Зато ему нужна целая вечность, чтобы попасть в меня. Смотри-ка! У нашей звезды проблемы? Не может быть. Я поднимаю голову. Его член встает и снова опадает.
Это все нервы! Справится!
Он трется о мой живот. Безуспешно. Теперь он берет дело в свои руки. Получится или нет?
Оглушенная арманьяком и шампанским, я вижу все, словно сквозь пелену. Во мне пробуждается научный интерес. Если ничего не выйдет, пойду потом и куплю себе какое-нибудь симпатичное платье.
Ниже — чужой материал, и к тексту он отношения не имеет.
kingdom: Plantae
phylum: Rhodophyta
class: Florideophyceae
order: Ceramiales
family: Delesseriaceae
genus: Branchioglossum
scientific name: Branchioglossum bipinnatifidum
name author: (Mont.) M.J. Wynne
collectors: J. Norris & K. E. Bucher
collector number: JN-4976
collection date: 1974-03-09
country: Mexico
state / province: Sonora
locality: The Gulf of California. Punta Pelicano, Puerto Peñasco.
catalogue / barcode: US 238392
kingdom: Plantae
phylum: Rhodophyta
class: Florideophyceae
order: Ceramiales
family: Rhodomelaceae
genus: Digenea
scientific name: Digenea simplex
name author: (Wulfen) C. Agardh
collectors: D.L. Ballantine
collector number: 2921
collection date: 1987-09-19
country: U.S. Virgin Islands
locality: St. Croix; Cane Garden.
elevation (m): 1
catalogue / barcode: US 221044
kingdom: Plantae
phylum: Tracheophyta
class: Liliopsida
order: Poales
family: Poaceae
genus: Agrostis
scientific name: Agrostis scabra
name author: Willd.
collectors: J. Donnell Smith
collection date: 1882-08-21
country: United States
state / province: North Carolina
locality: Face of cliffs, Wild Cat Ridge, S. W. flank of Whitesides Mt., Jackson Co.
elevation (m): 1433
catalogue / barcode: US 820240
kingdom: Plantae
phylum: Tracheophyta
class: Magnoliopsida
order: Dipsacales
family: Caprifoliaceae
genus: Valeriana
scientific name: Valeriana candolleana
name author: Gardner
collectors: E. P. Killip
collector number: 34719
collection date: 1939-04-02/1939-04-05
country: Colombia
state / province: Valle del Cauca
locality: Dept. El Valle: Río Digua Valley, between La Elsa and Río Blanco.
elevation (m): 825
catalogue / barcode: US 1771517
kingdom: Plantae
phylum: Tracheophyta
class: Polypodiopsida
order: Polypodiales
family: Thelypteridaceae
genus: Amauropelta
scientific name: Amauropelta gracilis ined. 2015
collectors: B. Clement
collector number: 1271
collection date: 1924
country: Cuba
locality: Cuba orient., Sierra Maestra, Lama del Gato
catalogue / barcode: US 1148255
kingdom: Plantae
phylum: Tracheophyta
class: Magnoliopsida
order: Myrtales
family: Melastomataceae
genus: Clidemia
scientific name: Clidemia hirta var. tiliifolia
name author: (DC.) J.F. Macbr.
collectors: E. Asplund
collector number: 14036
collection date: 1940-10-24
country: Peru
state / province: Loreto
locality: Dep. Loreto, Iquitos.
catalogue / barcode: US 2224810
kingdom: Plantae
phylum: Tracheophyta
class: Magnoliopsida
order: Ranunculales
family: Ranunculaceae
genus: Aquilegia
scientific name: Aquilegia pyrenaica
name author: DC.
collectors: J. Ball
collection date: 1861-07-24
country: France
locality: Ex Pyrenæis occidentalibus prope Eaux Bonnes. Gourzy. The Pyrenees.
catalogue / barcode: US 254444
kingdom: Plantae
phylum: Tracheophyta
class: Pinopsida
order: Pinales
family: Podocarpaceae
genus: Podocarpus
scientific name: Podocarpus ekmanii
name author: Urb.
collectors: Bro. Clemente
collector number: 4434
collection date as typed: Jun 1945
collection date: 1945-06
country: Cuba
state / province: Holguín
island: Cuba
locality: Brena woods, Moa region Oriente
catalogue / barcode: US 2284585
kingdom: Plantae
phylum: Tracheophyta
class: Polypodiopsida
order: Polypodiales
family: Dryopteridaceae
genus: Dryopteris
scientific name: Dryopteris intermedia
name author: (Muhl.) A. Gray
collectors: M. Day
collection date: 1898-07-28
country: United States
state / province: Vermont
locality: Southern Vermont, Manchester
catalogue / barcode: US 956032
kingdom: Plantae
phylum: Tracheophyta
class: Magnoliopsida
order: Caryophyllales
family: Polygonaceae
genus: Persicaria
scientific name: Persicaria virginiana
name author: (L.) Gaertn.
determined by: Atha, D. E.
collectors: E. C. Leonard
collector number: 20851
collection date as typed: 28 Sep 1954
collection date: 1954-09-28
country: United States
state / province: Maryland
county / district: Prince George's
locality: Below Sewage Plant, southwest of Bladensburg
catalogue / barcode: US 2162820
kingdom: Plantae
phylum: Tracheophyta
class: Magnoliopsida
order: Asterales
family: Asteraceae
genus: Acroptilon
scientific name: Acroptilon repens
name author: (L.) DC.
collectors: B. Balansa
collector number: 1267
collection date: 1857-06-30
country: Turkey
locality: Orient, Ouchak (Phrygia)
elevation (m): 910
Томми продолжает возиться. Со вздохом закрываю глаза. Я все стерплю, лишь бы не было больно и я смогла бы потом уйти домой.
— Помоги мне, Тиция!
Он подносит своего строптивца к моим губам. Я покорно открываю рот. Томми весь дрожит. Дело пошло на лад. Его эрекция впечатляет. Член упирается мне в небо, он разросся до невероятных размеров.
— Ты сведешь меня с ума! — Томми покидает мой рот, сползает вниз и, сопя, внедряется в меня. Готово! Наконец! Как знать, может, еще получится неплохо? Приятно чувствовать его в себе. Но мой внутренний голос был прав. То, что происходит потом, — самая большая неожиданность в моей жизни.
Томми Кальман, знаменитый меценат, входит в меня и начинает скрестись. Честное слово! Он не любит меня, а скребется! Его член не ударяет, не скользит, не толкает, а скребется! Да еще с подъемом!
Это еще что такое? Я ошеломлена! Может, он этому в Германии научился? Во Франции скребуны мне еще никогда не попадались. Даже не знала, что существует такое. Воистину, век живи — век учись! Томми — скребун! Я о таком не слыхала и не читала, ни в какой книжке! Приятного тут мало.
Но мне выпадали испытания и потяжелей. Тогда, много лет назад, в Вадуце, когда я сломала лодыжку.
А Томми скребется и скребется!
Как он это делает? Загадка. Ой, больно! Что, черт побери, он делает неправильно? А, ясно! Ему мешает его живот. Он не очень глубоко во мне. Было бы лучше, если бы он лежал сзади. Оттуда прямая дорога, он выиграл бы четыре сантиметра, и все было бы прекрасно. И мне легче дышалось бы.